If the day was hot, which it was on most days, we would play inside someone's house till the sun went down. Lock and key, Hide and Seek, Hopscotch, Marco polo and Kite flying were a few of the games we played and then there were some of our own inventions too. We didn't need bats, balls or fancy coaching to have fun.

Break free

Now the trend has completely changed. My little cousin who is just eight years old goes for tennis and football coaching; my neighbours send their twins to yoga, basketball and music classes every day. It has become a matter of prestige for parents to send their kids to these summer camps. ‘If Mr.X sends his children to summer classes and I don't, then his children would get a winning edge over mine in life'— this is how parents think and they always want the best for their kids. Hence all the screaming newspaper ads that promise excellent coaching for the overall development of the child.

The best of the lot (the costliest!; its prestige we are talking about here) is singled out and the child is kept busy for the next two months.

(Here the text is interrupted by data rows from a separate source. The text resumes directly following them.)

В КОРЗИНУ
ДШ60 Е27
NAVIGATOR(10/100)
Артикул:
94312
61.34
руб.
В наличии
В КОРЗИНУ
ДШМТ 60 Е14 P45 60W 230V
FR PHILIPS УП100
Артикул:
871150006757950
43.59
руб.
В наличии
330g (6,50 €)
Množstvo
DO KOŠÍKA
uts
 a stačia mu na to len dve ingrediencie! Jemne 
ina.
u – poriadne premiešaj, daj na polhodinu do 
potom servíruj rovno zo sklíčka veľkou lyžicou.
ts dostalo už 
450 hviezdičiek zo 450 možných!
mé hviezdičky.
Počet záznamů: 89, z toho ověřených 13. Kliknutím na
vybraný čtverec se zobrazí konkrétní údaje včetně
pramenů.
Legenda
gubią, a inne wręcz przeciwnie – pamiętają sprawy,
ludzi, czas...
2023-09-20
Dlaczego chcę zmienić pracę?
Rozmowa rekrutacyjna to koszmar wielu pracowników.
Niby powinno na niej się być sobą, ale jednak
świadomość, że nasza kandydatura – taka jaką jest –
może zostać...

No holiday planning, because it will affect his camp schedule and only shoes of costly brands, because the child should get only the finest. Normal canvas shoes are no longer considered reliable.

The entire idea of playing has become so commercialised and organised that it no longer sounds fun.

Maybe these summer camps do help in the personal development of the child, building their interests in some activity or sport. But playing under a schedule for a particular amount of time, that too under constant instructions from a coach or teacher, curbs their freedom, individuality and takes away the meaning of what summer vacation means to a kid. To me summer meant discovering myself in the joy of playing, doing things I loved not having to follow a schedule and a two-month break from teachers and coaches. We have the rest of the year to be honed into perfectly good citizens of the future. Set the birds free from their cages; allow them to run riot and let them uncover their own hidden potentials.